__The task__: Convert the stretch of the listing from its first line through the line containing "faithfully covered the" into a Markdown table with two columns, No. and Line. Number each row and leave out blank lines.

__Material provided__:
********************

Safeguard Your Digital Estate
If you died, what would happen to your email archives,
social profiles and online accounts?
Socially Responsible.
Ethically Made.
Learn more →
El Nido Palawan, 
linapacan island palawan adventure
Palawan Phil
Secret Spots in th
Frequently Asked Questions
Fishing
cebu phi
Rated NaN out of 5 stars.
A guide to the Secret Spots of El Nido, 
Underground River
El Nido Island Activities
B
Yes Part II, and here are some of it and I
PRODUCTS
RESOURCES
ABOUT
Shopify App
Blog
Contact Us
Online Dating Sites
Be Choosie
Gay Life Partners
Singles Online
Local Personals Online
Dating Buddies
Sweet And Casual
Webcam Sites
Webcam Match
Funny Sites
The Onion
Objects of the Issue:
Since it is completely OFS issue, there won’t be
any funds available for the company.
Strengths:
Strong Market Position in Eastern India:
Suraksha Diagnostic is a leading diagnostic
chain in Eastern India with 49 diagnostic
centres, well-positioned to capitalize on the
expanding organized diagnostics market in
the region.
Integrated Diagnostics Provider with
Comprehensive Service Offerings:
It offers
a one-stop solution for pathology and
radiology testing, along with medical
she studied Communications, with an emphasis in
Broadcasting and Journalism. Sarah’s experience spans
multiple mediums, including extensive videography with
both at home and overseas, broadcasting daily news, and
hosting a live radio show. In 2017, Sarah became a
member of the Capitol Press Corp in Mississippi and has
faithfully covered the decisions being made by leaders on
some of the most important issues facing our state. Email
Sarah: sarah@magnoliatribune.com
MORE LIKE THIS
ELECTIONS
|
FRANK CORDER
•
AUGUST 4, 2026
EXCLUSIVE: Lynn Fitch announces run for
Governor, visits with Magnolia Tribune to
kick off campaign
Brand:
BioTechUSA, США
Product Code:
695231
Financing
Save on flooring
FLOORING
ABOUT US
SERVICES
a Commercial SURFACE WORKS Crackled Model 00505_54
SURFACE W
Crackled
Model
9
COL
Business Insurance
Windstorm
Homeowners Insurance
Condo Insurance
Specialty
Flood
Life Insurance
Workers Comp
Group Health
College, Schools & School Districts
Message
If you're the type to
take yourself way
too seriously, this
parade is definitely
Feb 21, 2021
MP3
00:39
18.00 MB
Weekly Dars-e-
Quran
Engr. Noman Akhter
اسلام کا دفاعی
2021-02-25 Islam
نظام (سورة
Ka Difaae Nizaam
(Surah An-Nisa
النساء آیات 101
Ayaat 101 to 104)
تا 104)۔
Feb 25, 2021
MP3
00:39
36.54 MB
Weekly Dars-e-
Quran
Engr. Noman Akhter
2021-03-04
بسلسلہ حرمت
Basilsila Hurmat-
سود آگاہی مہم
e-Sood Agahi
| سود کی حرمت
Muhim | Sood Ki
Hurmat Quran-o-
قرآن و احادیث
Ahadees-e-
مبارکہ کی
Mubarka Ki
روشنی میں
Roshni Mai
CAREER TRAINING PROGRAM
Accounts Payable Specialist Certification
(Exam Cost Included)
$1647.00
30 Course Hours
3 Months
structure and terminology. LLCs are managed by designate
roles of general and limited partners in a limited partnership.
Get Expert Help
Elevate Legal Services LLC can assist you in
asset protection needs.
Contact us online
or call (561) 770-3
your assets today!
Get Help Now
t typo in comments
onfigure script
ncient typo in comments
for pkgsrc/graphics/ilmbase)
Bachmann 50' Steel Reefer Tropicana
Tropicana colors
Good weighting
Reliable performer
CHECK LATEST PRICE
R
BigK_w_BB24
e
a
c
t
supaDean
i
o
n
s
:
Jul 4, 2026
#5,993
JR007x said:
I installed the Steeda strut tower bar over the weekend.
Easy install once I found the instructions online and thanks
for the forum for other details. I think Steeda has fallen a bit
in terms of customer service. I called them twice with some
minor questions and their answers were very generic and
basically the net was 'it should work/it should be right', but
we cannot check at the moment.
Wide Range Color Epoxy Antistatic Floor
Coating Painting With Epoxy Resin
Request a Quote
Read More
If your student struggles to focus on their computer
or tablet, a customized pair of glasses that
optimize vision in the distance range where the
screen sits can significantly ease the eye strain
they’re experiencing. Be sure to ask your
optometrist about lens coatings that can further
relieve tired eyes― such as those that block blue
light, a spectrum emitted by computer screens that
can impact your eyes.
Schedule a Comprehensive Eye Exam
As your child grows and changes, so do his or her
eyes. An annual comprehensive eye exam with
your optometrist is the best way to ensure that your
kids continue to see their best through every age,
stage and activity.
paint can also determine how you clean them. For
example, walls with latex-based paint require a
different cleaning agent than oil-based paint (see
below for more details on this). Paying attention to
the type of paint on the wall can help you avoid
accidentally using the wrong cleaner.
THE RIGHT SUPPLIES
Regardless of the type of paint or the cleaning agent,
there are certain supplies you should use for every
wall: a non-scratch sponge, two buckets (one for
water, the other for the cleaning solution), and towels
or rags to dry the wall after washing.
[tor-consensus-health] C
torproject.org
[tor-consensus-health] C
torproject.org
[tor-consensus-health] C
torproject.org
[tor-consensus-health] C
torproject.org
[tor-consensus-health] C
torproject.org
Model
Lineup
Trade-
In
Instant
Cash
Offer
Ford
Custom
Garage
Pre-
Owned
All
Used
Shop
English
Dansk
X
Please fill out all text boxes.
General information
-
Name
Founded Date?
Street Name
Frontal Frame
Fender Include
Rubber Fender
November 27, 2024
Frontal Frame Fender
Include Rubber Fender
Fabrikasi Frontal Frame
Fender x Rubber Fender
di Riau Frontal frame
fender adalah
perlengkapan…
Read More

********************

__Written response__:
| No. | Line |
|---|---|
| 1 | Safeguard Your Digital Estate |
| 2 | If you died, what would happen to your email archives, |
| 3 | social profiles and online accounts? |
| 4 | Socially Responsible. |
| 5 | Ethically Made. |
| 6 | Learn more → |
| 7 | El Nido Palawan,  |
| 8 | linapacan island palawan adventure |
| 9 | Palawan Phil |
| 10 | Secret Spots in th |
| 11 | Frequently Asked Questions |
| 12 | Fishing |
| 13 | cebu phi |
| 14 | Rated NaN out of 5 stars. |
| 15 | A guide to the Secret Spots of El Nido,  |
| 16 | Underground River |
| 17 | El Nido Island Activities |
| 18 | B |
| 19 | Yes Part II, and here are some of it and I |
| 20 | PRODUCTS |
| 21 | RESOURCES |
| 22 | ABOUT |
| 23 | Shopify App |
| 24 | Blog |
| 25 | Contact Us |
| 26 | Online Dating Sites |
| 27 | Be Choosie |
| 28 | Gay Life Partners |
| 29 | Singles Online |
| 30 | Local Personals Online |
| 31 | Dating Buddies |
| 32 | Sweet And Casual |
| 33 | Webcam Sites |
| 34 | Webcam Match |
| 35 | Funny Sites |
| 36 | The Onion |
| 37 | Objects of the Issue: |
| 38 | Since it is completely OFS issue, there won’t be |
| 39 | any funds available for the company. |
| 40 | Strengths: |
| 41 | Strong Market Position in Eastern India: |
| 42 | Suraksha Diagnostic is a leading diagnostic |
| 43 | chain in Eastern India with 49 diagnostic |
| 44 | centres, well-positioned to capitalize on the |
| 45 | expanding organized diagnostics market in |
| 46 | the region. |
| 47 | Integrated Diagnostics Provider with |
| 48 | Comprehensive Service Offerings: |
| 49 | It offers |
| 50 | a one-stop solution for pathology and |
| 51 | radiology testing, along with medical |
| 52 | she studied Communications, with an emphasis in |
| 53 | Broadcasting and Journalism. Sarah’s experience spans |
| 54 | multiple mediums, including extensive videography with |
| 55 | both at home and overseas, broadcasting daily news, and |
| 56 | hosting a live radio show. In 2017, Sarah became a |
| 57 | member of the Capitol Press Corp in Mississippi and has |
| 58 | faithfully covered the decisions being made by leaders on |